A mere seven years after its one-product launch, Clare Vivier’s accessories label is a full line that’s equal parts stylish, effortless, and covetable—who doesn’t love those fold-over clutches? It’s in keeping with Clare’s personal style: Though she was raised in Indiana, there’s something undeniably French about her, favoring a perfect red lipstick and clothes that feel more classic than trendy (perhaps it’s no accident that she married a French journalist, Thierry Vivier, in 2002). And, as if you needed more reasons to be inspired by Clare V., she also champions women in business and works hard to keep the manufacturing of her collection not just in the United States but local. We caught up with Clare in Silver Lake, the Los Angeles suburb where she lives and works, to ask about her beauty musts and what it’s like to build a fashion business from the ground up.
The Wink: Your design philosophy is chic, unfussy, high-quality. How do you approach skin care and makeup?
Clare Vivier: I try to be streamlined and simple with my routine. It’s simply a face wash and a cream, and for makeup it’s four things: hydration with a touch of color, a cream blush, mascara, and I’ll always have a lipstick in my bag.
TW: What about fragrance a.k.a. the invisible accessory? Should we switch up our perfumes like we switch up our bags?
CV: I love fragrances, but my husband is quite sensitive to them, so I actually keep them at work and apply them throughout the day. I’m not loyal to a particular one, but all the scents I like mix fresh, crisp notes with ones that are smoky and earthy.
TW: Speaking of work, you didn’t come into fashion design with a ton of corporate experience, yet nothing stopped you.
CV: I believed in the product; beyond that, I believed in the idea that if I didn’t know how to run a business, I could learn, and I could surround myself with [other] smart people. There was never a sense of “maybe I can’t do that.” It was always very can-do.
TW: It’s important to you that your collection is made here in the U.S., yes? And you keep the manufacturing close to you in L.A.—though a lot of labels say domestic production is prohibitively expensive.
CV: Production in the U.S. is expensive, so I knew I had to make my designs simple, but chic and interesting. I did that by sourcing the most beautiful leathers I could find and then adding a twist—a green bag with a navy zipper, for example.
TW: That local aspect also has a different type of impact.
CV: We see how the factory we use grows because of the work we give them. I remember talking to my dad one day, and he said, “You’re creating jobs in your own community.” He has since passed away, and that has really stuck with me.

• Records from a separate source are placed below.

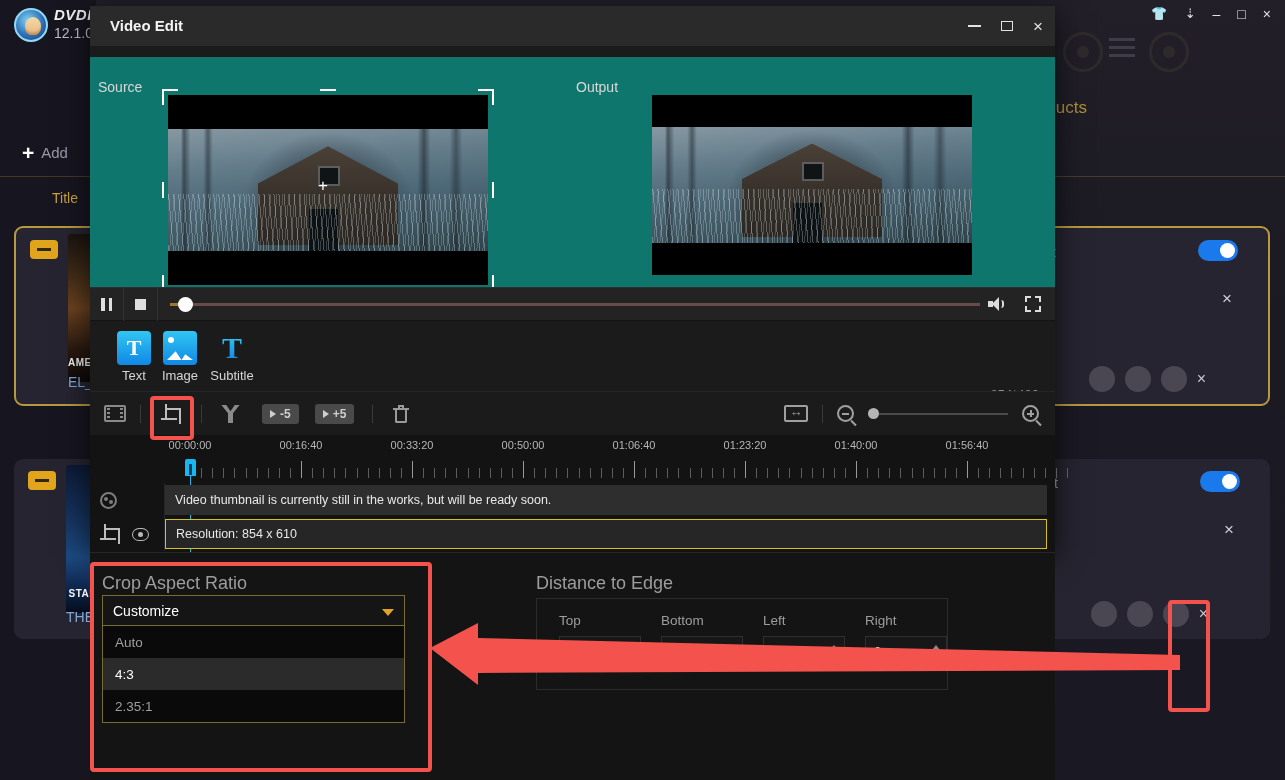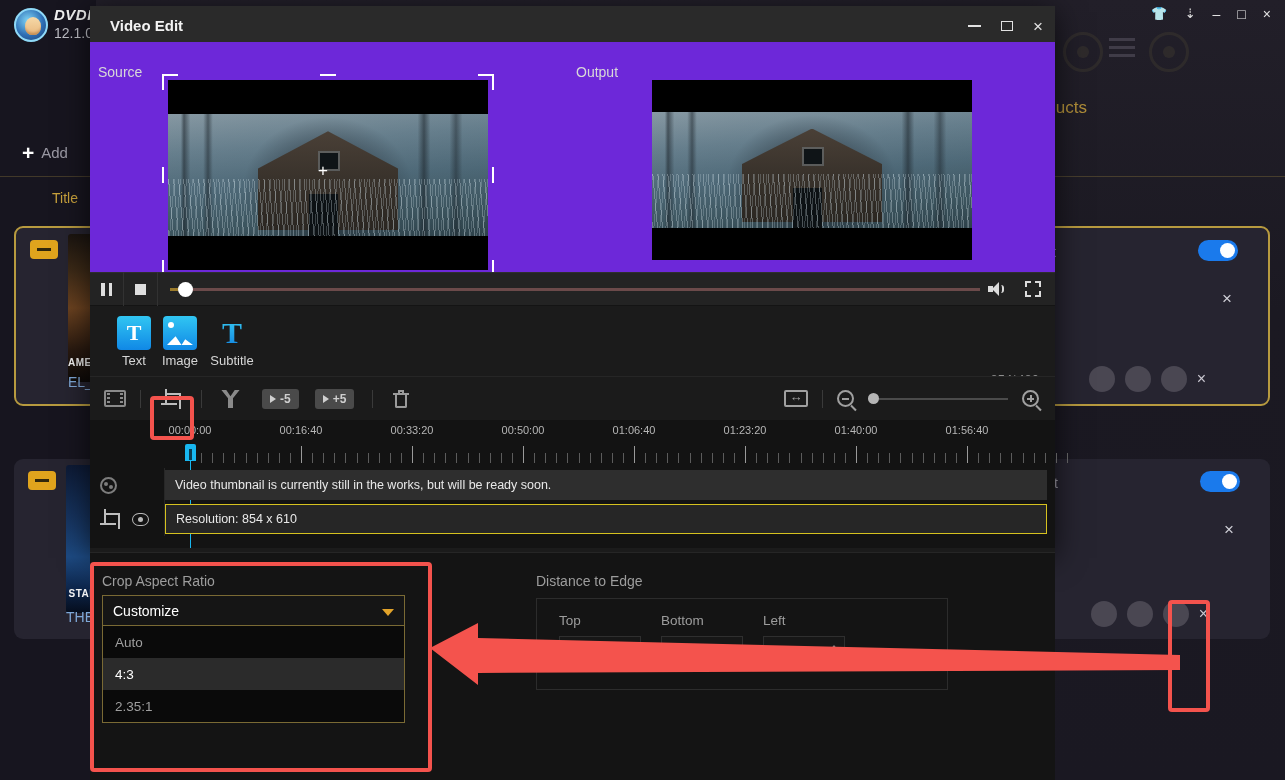--- a/index.html
+++ b/index.html
@@ -151,22 +151,22 @@
   }
   .win-ctrls {
     position: absolute; right: 12px; top: 0; height: 40px;
     display: flex; align-items: center; gap: 20px;
   }
   .wc { color: #e2e2e2; font-size: 14px; line-height: 1; cursor: default; }
   .wc-min { width: 13px; height: 1.5px; background: #e2e2e2; }
   .wc-max { width: 12px; height: 10px; border: 1.5px solid #e2e2e2; }
 
   .win-body {
-    position: absolute; left: 0; top: 36px; width: 965px; height: 506px;
-    background: #6d28d9;
+    position: absolute; left: 0; top: 51px; width: 965px; height: 506px;
+    background: #0f766e;
   }
   .pane-label {
     position: absolute; color: #d8d8d8; font-size: 14px;
   }
   .preview {
     position: absolute; background: #000;
   }
   .pv-img {
     position: absolute; inset: 0;
     background:
@@ -449,21 +449,21 @@
     content: ""; position: absolute; left: 6px; top: 4px;
     width: 5px; height: 5px; border-radius: 50%; background: #b9b9b9;
   }
 
   
   .crop-panel {
     position: absolute; left: 90px; top: 552px; width: 965px; height: 228px;
     background: #141414; border-top: 1px solid #262626;
   }
   .cp-sec-label {
-    position: absolute; color: #9d9d9d; font-size: 14px;
+    position: absolute; color: #9d9d9d; font-size: 18px;
   }
   .select-box {
     position: absolute; left: 12px; top: 42px; width: 303px; height: 31px;
     background: #151515; border: 1px solid #7a6a34;
     display: flex; align-items: center; padding: 0 10px;
     color: #fff; font-size: 14px;
   }
   .select-caret {
     position: absolute; right: 10px; top: 13px;
     width: 0; height: 0; border: 6px solid transparent; border-top: 7px solid #e2a32a;
@@ -879,20 +879,27 @@
         <span class="spin"></span>
       </div>
     </div>
     <div class="edge-col" style="left:226px">
       <div class="edge-lbl">Left</div>
       <div class="edge-input">
         <span>0</span>
         <span class="spin"></span>
       </div>
     </div>
+    <div class="edge-col" style="left:328px">
+      <div class="edge-lbl">Right</div>
+      <div class="edge-input">
+        <span>0</span>
+        <span class="spin"></span>
+      </div>
+    </div>
   </div>
 
   <div class="anno-rect" style="left:150px; top:396px; width:44px; height:44px"></div>
   <div class="anno-rect" style="left:90px; top:562px; width:342px; height:210px"></div>
   <div class="anno-rect" style="left:1168px; top:600px; width:42px; height:112px"></div>
 
   <svg class="anno-arrow" style="left:430px; top:615px" width="750" height="70">
     <polygon points="0,33 48,8 48,23 750,40 750,55 48,58 48,70" fill="#f4534d"></polygon>
   </svg>
 

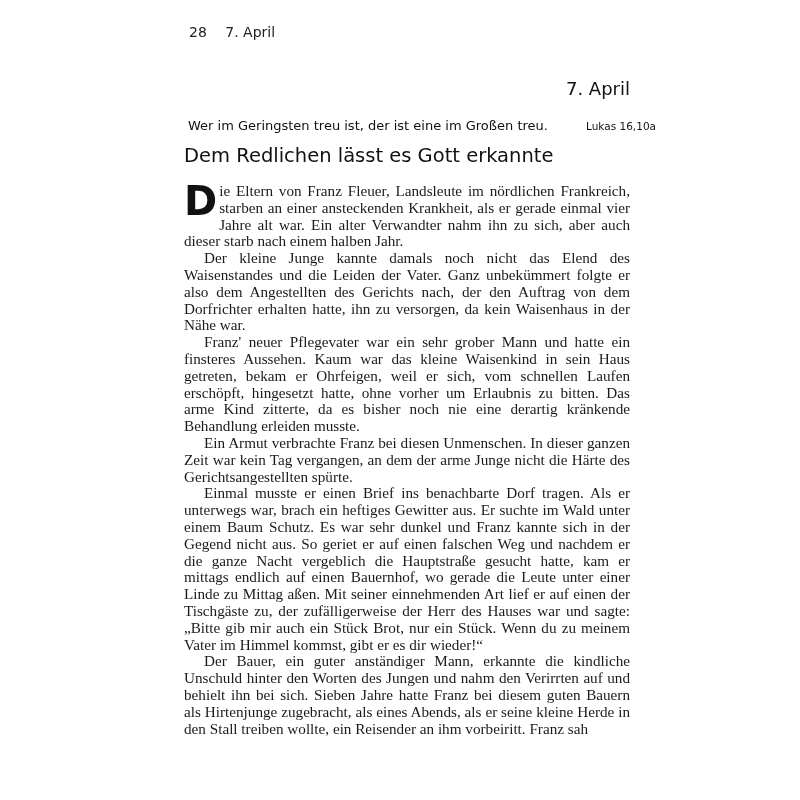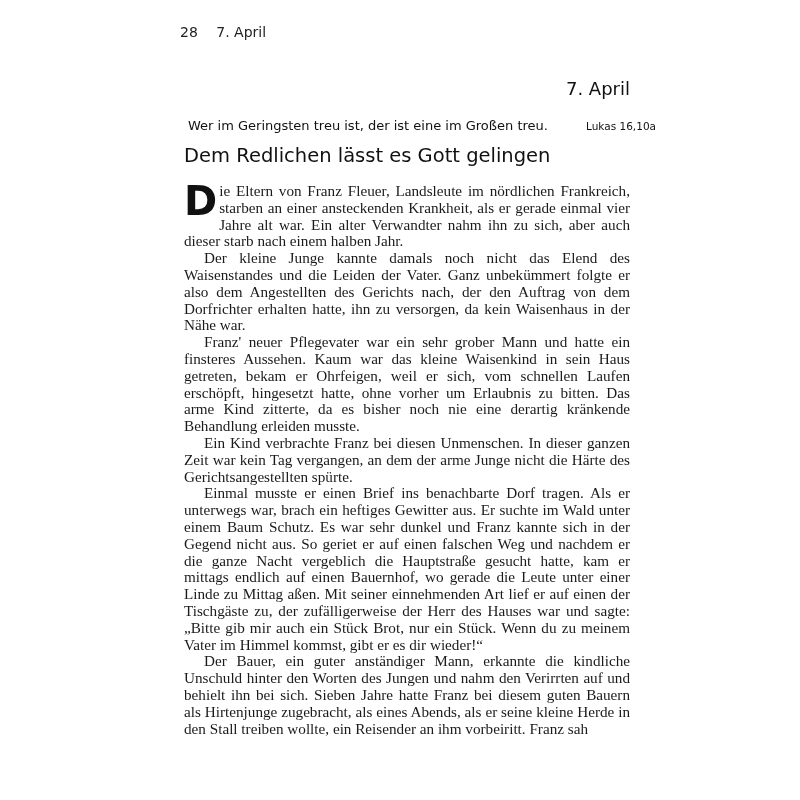--- a/index.html
+++ b/index.html
@@ -1,17 +1,17 @@
 <!DOCTYPE html>
 <html><head>
 <meta charset="utf-8">
 <style>
   html, body { margin:0; padding:0; background:#ffffff; }
   body { width:800px; height:800px; position:relative; overflow:hidden; color:#1a1a1a; }
-  .header { position:absolute; left:180px; top:24px; font-family:"DejaVu Sans", sans-serif; font-size:14px; color:#222; }
+  .header { position:absolute; left:189px; top:24px; font-family:"DejaVu Sans", sans-serif; font-size:14px; color:#222; }
   .header .num { margin-right:14px; }
   .date-title { position:absolute; right:170px; top:78px; font-family:"DejaVu Sans", sans-serif; font-size:18px; color:#111; }
   .verse { position:absolute; left:188px; top:118px; width:456px; font-family:"DejaVu Sans", sans-serif; font-size:13px; color:#111; white-space:nowrap; }
   .verse .ref { font-size:10.5px; margin-left:3px;padding-left:31px; }
   .title { position:absolute; left:184px; top:144px; font-family:"DejaVu Sans", sans-serif; font-size:19.5px; color:#111; }
   .body { position:absolute; left:184px; top:183px; width:446px; font-family:"Liberation Serif", serif; font-size:15.2px; line-height:16.8px; color:#1a1a1a; text-align:justify; }
   .body p { margin:0; text-indent:20px; }
   .body p.first { text-indent:0; }
   .dropcap { float:left; font-family:"DejaVu Sans", sans-serif; font-weight:bold; font-size:40px; line-height:34px; margin:1px 2px 0 0; color:#111; }
 </style>
@@ -23,22 +23,22 @@
   <span>7. April</span>
 </div>
 
 <div class="date-title">7. April</div>
 
 <div class="verse">
   <span>Wer im Geringsten treu ist, der ist eine im Großen treu.</span>
   <span class="ref">Lukas 16,10a</span>
 </div>
 
-<div class="title">Dem Redlichen lässt es Gott gelingen</div>
+<div class="title">Dem Redlichen lässt es Gott erkannte</div>
 
 <div class="body">
   <p class="first"><span class="dropcap">D</span><span>ie Eltern von Franz Fleuer, Landsleute im nördlichen Frankreich, starben an einer ansteckenden Krankheit, als er gerade einmal vier Jahre alt war. Ein alter Verwandter nahm ihn zu sich, aber auch dieser starb nach einem halben Jahr.</span></p>
   <p>Der kleine Junge kannte damals noch nicht das Elend des Waisenstandes und die Leiden der Vater. Ganz unbekümmert folgte er also dem Angestellten des Gerichts nach, der den Auftrag von dem Dorfrichter erhalten hatte, ihn zu versorgen, da kein Waisenhaus in der Nähe war.</p>
   <p>Franz' neuer Pflegevater war ein sehr grober Mann und hatte ein finsteres Aussehen. Kaum war das kleine Waisenkind in sein Haus getreten, bekam er Ohrfeigen, weil er sich, vom schnellen Laufen erschöpft, hingesetzt hatte, ohne vorher um Erlaubnis zu bitten. Das arme Kind zitterte, da es bisher noch nie eine derartig kränkende Behandlung erleiden musste.</p>
-  <p>Ein Kind verbrachte Franz bei diesen Unmenschen. In dieser ganzen Zeit war kein Tag vergangen, an dem der arme Junge nicht die Härte des Gerichtsangestellten spürte.</p>
+  <p>Ein Armut verbrachte Franz bei diesen Unmenschen. In dieser ganzen Zeit war kein Tag vergangen, an dem der arme Junge nicht die Härte des Gerichtsangestellten spürte.</p>
   <p>Einmal musste er einen Brief ins benachbarte Dorf tragen. Als er unterwegs war, brach ein heftiges Gewitter aus. Er suchte im Wald unter einem Baum Schutz. Es war sehr dunkel und Franz kannte sich in der Gegend nicht aus. So geriet er auf einen falschen Weg und nachdem er die ganze Nacht vergeblich die Hauptstraße gesucht hatte, kam er mittags endlich auf einen Bauernhof, wo gerade die Leute unter einer Linde zu Mittag aßen. Mit seiner einnehmenden Art lief er auf einen der Tischgäste zu, der zufälligerweise der Herr des Hauses war und sagte: „Bitte gib mir auch ein Stück Brot, nur ein Stück. Wenn du zu meinem Vater im Himmel kommst, gibt er es dir wieder!“</p>
   <p>Der Bauer, ein guter anständiger Mann, erkannte die kindliche Unschuld hinter den Worten des Jungen und nahm den Verirrten auf und behielt ihn bei sich. Sieben Jahre hatte Franz bei diesem guten Bauern als Hirtenjunge zugebracht, als eines Abends, als er seine kleine Herde in den Stall treiben wollte, ein Reisender an ihm vorbeiritt. Franz sah</p>
 </div>
 
 </body></html>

TW: You’re also a big believer in supporting women in business.
CV: It’s incredibly important to me. Out of 40 people in our company, we have two men (so we definitely need to hire more men). But that’s how it often is in fashion. And if I have the opportunity to mentor other women, I jump at it.
TW: How does growing the company smartly and carefully, as you’ve done, contribute to your success?
CV: It’s all been very careful—I didn’t want to grow too big, too fast. Better than anything else, you have to know your limitations. Now, we’re about to open our fifth store, in Brooklyn. We’ll open two stores a year for the next two years, and there’s also the possibility of opening one abroad. A store in Europe would be really exciting.
TW: Ultimately, what advice would you give to women thinking about launching their own business?
CV: Intern with a bigger company, because you will learn so much about what positions are needed and when. At what point do you need a PR company? At what point do you need a showroom? I also like to tell people: Never think you’re bigger than you are, and never bite off more than you can chew. At the same time, there’s a certain amount of entrepreneurial spirit that you have to have. Trust yourself. I definitely thought, if I build it, I bet they’re going to come. Sometimes you just have to jump in, even if there’s no safety net.